◆ EXERCISE DETAILS ◆
In how many lines of the records does "linejoin" appear? Answer with one number.

[Saved entries]
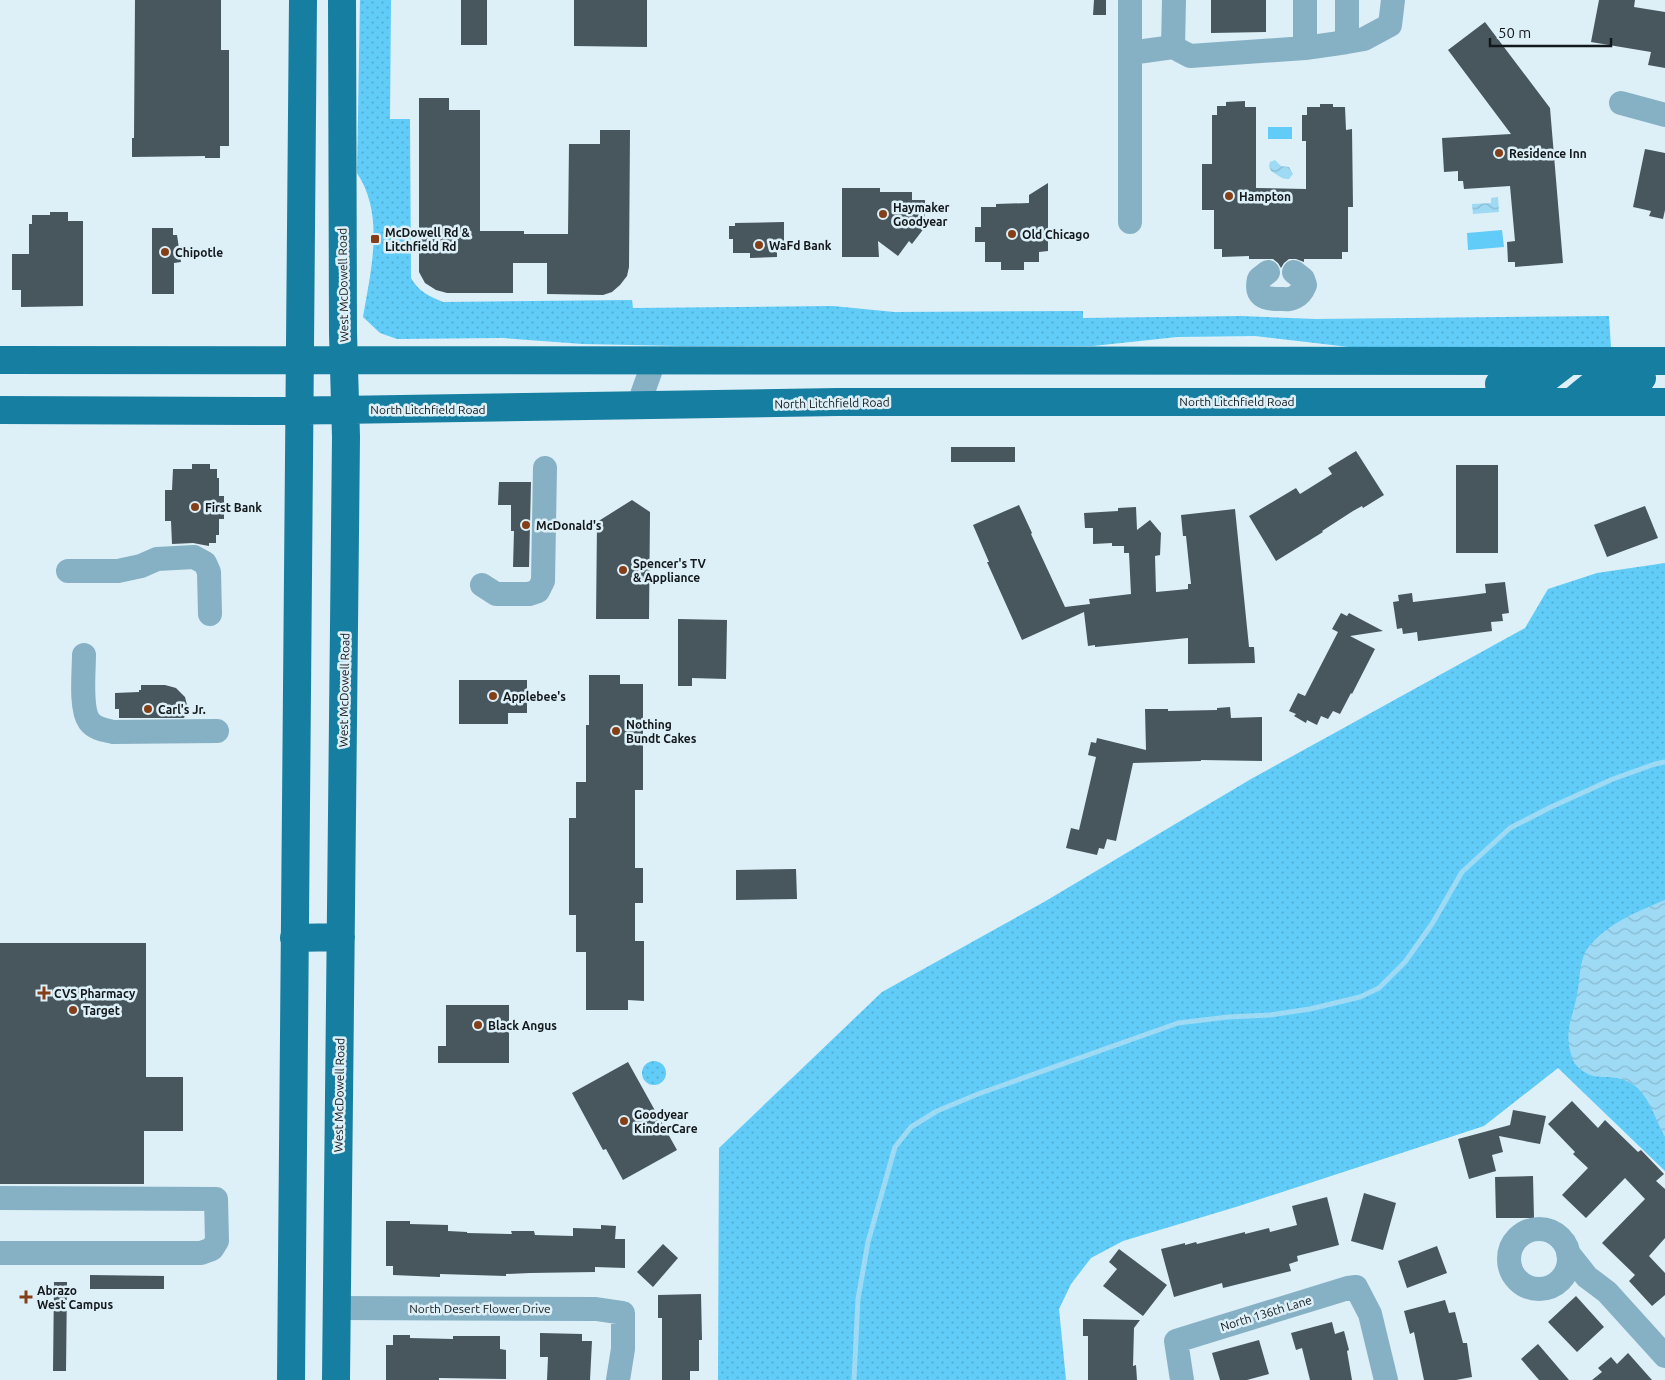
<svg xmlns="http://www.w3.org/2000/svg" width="1665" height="1380" viewBox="0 0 1665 1380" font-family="Ubuntu,sans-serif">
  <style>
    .green { fill: url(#green-dots) }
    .pitch { fill: #60ccf7 }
    .water { fill: url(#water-waves) }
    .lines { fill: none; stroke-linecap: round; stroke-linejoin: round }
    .stream { stroke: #9edaf4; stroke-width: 5 }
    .building { fill: #48575e }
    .minor { stroke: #86b1c4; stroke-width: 24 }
    .major { stroke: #167ea1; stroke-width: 28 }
    .poi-dot { fill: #843f18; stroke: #ddeff7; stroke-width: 2 }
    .labels { text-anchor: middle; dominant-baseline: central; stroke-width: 5; stroke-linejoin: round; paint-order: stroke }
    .poi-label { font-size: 12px; font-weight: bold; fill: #12181b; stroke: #ddeff7; text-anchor: start }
    .street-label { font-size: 12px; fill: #12181b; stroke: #ddeff7 }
  </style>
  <defs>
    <pattern id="green-dots" width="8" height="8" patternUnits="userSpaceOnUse" patternTransform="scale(1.25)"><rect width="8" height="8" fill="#60ccf7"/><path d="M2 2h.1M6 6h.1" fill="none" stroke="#52aed3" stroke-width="1.8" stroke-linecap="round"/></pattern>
    <pattern id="water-waves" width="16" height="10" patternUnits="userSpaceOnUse" patternTransform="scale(1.25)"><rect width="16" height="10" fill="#9edaf4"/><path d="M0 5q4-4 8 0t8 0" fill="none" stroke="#87bad1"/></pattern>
  </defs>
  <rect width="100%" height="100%" fill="#ddeff7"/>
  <path class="green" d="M360,0H391L390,119H410L411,278C419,292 429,296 443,302L632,300L633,308L833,306L894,312L1083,311V318L1241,316L1316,319L1609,316L1611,348L1349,347L1255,336L1177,337L1093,346H680L583,344L503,338L397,339L380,333L363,317C371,270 385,215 357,173Z
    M1665,563V1171L1558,1068L1484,1126L1239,1206L1123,1241L1091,1258L1071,1284L1059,1309L1066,1380H718L719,1148L882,992L1044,902L1251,779L1525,628L1548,589L1597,573Z
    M642 1073a12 12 0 1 1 24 0a12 12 0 1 1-24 0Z"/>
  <path class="pitch" d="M1268,127H1292V139H1268Z
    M1502,230L1504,247L1468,250L1467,233Z"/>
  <path class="water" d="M1275,160L1281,166L1289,167L1293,174L1289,179L1282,178L1271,171L1269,166L1270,162Z
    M1498,197L1499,212L1473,214L1472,204L1491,203V198Z
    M1665,900V1137C1654,1118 1648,1088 1624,1080C1604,1073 1594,1084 1575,1064C1573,1061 1572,1057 1571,1054C1564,1031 1573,1016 1577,995C1581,977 1578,958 1591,944C1611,922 1638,911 1665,900Z"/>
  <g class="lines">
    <path class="stream" d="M854,1380L858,1299L868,1242L895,1147L911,1127L937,1111L978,1094L1178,1023L1228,1017L1270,1015L1310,1009L1360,997L1379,988L1405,962L1432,924L1462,872L1510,828L1551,807L1613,779L1655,764L1665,762"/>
  </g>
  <path class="building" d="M135,0H221V50H229V146H220V158H205V156L132,157V138H134Z
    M461,0H487V45H461Z
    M574,0H647V47L574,46Z
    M1094,0H1106V15H1093Z
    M1211,0H1266V32L1211,33Z
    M1599,0H1635L1634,7L1665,12V68L1648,65L1651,52L1591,42Z
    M1485,22L1550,108L1563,263L1515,267V262H1508L1507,242L1515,241L1510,186L1464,189L1463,181H1458V171L1444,172L1442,138L1511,134L1448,50Z
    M419,98H449V110H480V231H524V234H568L569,144H600V130H630L629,267L627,276L620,285L612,292L603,295L547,294V263H513V293H447L436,290L425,283L419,272Z
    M1245,101V107H1256V188L1306,189V141H1302V115H1307V107H1320V104H1333V107H1345L1346,130L1352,129L1353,207H1348V252H1342V259H1304V262L1296,259H1289L1284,263L1281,268L1278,263L1273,259H1249V256L1222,257V249H1214V210H1202V164H1212V115H1217V106H1226V102Z
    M1645,149L1665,153V210L1663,219L1649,216L1651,211L1633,207Z
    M1048,183V251L1039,252V262H1024V270H1001V262H985V242H975V227H981V207H996V204L1029,203V195Z
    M842,188H880V192H912V200H925V227L912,244L909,241L898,256L878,241L879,257H842Z
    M50,212H68V221H83V306L21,307V290H12V254H29V224H32V215H50Z
    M784,222V251H777V257L750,258V253H733V239H729V226H735V223Z
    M152,228H173V235H177L181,262L174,263V294H152Z
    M951,447H1015V462H951Z
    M1356,451L1384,495L1363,508L1362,506L1353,511L1322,531L1323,532L1276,561L1249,516L1296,488L1300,494L1332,474L1328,468Z
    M192,464H210V469H217V478H219V496H224V519H219V535H216V543H209V546L193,543L172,544L171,521H165V490H172L173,469H192Z
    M1456,465H1498V553H1456Z
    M499,482H531L529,567H513L514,531H511V505H498Z
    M632,500L650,512L649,619H596L597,522Z
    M1019,505L1032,533L1031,534L1065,607L1090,604L1089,599L1131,594L1129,553H1124V546H1112V543L1093,544V528H1085L1084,513L1118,511V508L1136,507L1137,530L1150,520L1161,533L1160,555L1155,556L1156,592L1188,589V584H1191L1186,536H1183L1181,515L1235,509L1249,647H1254L1255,663L1188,664V638L1095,647V645L1088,646L1084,612L1022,640L987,562H989L973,525Z
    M1645,506L1658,538L1607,557L1594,525Z
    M1505,582L1509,613L1502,614L1503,621L1491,622L1492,631L1418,641L1417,632L1403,634L1402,628L1397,629L1393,602L1399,601L1398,595L1412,593L1413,602L1464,596L1486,593L1485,584Z
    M1341,613L1347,616L1349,613L1383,631L1350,636L1375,649L1352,694L1351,693L1340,714L1333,711L1328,719L1321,716L1317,725L1307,720L1306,723L1294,716L1296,714L1289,711L1298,693L1305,696L1338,632L1332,629Z
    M678,619L727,620L726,679L692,678V686H678Z
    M589,675H620V684H643V790H635V868H643V903H635V941H644V1001L628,1000V1010H586V952H576V915H569V818H576V782H586V725H589Z
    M459,680H527V713H508V724H459Z
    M141,685H165L176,688L185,697L188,709L184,718H119V709H115V693L139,692V690H141Z
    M1230,707L1231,718L1262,717V761L1201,760V761L1133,763L1116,841L1107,839L1104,849L1099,848L1097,855L1066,848L1071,828L1079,830L1096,757L1088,755L1091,742L1096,743L1097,738L1146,750L1145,709H1168V711L1217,710V708Z
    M796,869L797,899L736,900V870Z
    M0,943H146V1077H183V1131H144V1184H0Z
    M446,1005H509V1063H438V1046H446Z
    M628,1062L677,1150L623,1180L606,1149L603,1150L572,1093Z
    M1572,1101L1598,1128L1605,1120L1638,1152L1641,1150L1664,1174L1656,1181L1665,1189V1238L1649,1256L1665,1273V1295L1652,1306L1629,1281L1635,1275L1602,1243L1645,1199L1625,1178L1586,1218L1562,1195L1588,1168L1573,1154L1575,1152L1548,1124Z
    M1513,1110L1546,1116L1540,1144L1499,1136L1503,1152L1492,1155L1496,1171L1469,1179L1458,1139L1510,1125Z
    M1533,1176L1534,1218H1496L1495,1177Z
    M1364,1193L1396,1203L1383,1250L1351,1241Z
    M1327,1197L1339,1245L1297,1256L1298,1261L1289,1264L1291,1271L1223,1288L1222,1283L1174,1297L1161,1249L1185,1243V1245L1196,1242L1197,1244L1245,1232V1234L1269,1228L1270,1232L1297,1225L1292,1206Z
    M386,1221H410V1224L448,1225V1231L467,1232V1233L512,1234L511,1231H534L535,1235L573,1236V1228L601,1229V1225L616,1226L615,1239H625V1268L595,1267V1272L530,1273L506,1274V1276L440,1274V1277L393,1275V1266H386Z
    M663,1244L678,1258L653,1287L637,1272Z
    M1437,1246L1447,1273L1407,1288L1398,1261Z
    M1119,1249L1167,1285L1143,1316L1103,1286L1117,1269L1109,1262Z
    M90,1275L164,1276V1289H90Z
    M54,1282H67L66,1371H53Z
    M701,1294L702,1340H699V1371H690V1380H662V1318H658V1295Z
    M1576,1296L1604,1327L1577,1352L1548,1322Z
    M1445,1300L1449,1313L1455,1312L1463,1343H1467L1472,1377L1456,1380H1424L1414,1332L1410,1334L1404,1311Z
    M1083,1319L1140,1320L1134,1328L1133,1366L1136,1365L1137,1380H1088V1336H1083Z
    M1332,1322L1335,1334L1344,1331L1349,1350L1347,1351L1352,1380H1310L1302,1348L1296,1350L1291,1333Z
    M540,1333L582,1334V1341H592L590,1380H547L548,1357H540Z
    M393,1335H410V1338L453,1339V1336H500V1349L506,1350V1379L439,1378V1380H386V1345H393Z
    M1259,1340L1269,1374L1247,1380H1220L1212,1353Z
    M1538,1344L1569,1380H1539L1521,1359Z
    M1628,1353L1652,1380H1592L1602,1372L1598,1368L1611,1357L1617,1364Z"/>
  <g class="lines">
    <path class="minor" d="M1130,0V222
      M1174,0L1173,47L1190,56L1305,48L1347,42L1364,39L1390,25L1393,0
      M1305,0V48
      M1347,42V0
      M1130,53L1173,47
      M1621,103L1665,115
      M1268,272L1259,279C1255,296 1264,299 1279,299C1285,299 1291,300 1295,297C1301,294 1303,290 1305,285L1303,279L1294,272
      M638,406L654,361
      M68,571H118L141,566L157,559L194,557L205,563L209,572L210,614
      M482,585L496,594H529L538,591L543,581L545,468
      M84,655C84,671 80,708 89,721C95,729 104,730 113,732L217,731
      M0,1198L216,1199L217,1241L212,1249L201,1253H0
      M1509 1259a30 30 0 1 1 60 0a30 30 0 1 1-60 0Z
      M1568,1253L1587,1277L1607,1292L1665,1356
      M337,1308L596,1309L623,1313V1349L618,1380
      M1182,1380L1176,1341L1348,1288L1356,1287L1370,1314L1386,1380"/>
    <path class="major" d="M0,360L1665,361
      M1499,384H1526L1543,381L1569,361
      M1572,402C1579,396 1587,389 1594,384C1608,376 1626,379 1642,378
      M0,410L276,411L837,402H1665
      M294,938L341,937
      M291,1380L303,0
      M336,1380L346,437L343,333L342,0"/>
  </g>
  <g class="poi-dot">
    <circle cx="1499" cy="153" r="5"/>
    <circle cx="1229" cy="196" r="5"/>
    <circle cx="883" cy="214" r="5"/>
    <circle cx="1012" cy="234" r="5"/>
    <rect x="370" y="234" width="10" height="10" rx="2.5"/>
    <circle cx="759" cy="245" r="5"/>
    <circle cx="165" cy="252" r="5"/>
    <circle cx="195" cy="507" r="5"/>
    <circle cx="526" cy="525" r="5"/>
    <circle cx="623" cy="570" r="5"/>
    <circle cx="493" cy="696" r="5"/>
    <circle cx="148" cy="709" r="5"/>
    <circle cx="616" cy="731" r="5"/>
    <path d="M41.5 985.5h5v5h5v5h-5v5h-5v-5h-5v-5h5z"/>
    <circle cx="73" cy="1010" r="5"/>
    <circle cx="478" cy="1025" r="5"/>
    <circle cx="624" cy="1121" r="5"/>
    <path d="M23.5 1289.5h5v5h5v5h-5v5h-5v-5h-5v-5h5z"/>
  </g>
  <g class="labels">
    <g class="poi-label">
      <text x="1509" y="153">Residence Inn</text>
      <text x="1239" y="196">Hampton</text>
      <text x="893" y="207">Haymaker<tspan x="893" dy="14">Goodyear</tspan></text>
      <text x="385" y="232">McDowell Rd &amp;<tspan x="385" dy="14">Litchfield Rd</tspan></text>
      <text x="1022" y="234">Old Chicago</text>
      <text x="769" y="245">WaFd Bank</text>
      <text x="175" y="252">Chipotle</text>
      <text x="205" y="507">First Bank</text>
      <text x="536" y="525">McDonald's</text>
      <text x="633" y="563">Spencer's TV<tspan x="633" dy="14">&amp; Appliance</tspan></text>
      <text x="503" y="696">Applebee's</text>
      <text x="158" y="709">Carl's Jr.</text>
      <text x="626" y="724">Nothing<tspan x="626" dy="14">Bundt Cakes</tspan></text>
      <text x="54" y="993">CVS Pharmacy</text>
      <text x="83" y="1010">Target</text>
      <text x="488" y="1025">Black Angus</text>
      <text x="634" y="1114">Goodyear<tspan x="634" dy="14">KinderCare</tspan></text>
      <text x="37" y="1290">Abrazo<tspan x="37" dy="14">West Campus</tspan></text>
    </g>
    <g class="street-label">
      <text transform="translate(343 285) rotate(-91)">West McDowell Road</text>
      <text x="1237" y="401">North Litchfield Road</text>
      <text transform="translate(832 403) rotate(-1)">North Litchfield Road</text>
      <text x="428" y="409">North Litchfield Road</text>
      <text transform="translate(344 690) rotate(-89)">West McDowell Road</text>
      <text transform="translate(339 1095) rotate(-89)">West McDowell Road</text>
      <text x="480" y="1308">North Desert Flower Drive</text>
      <text transform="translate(1266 1313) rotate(-17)">North 136th Lane</text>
    </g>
  </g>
  <path d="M1490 38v8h121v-8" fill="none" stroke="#12181b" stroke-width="2.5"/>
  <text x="1498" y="38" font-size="15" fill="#12181b" stroke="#ddeff7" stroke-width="4" paint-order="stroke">50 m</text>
</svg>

◆ RESPONSE TO THE EXERCISE ◆
2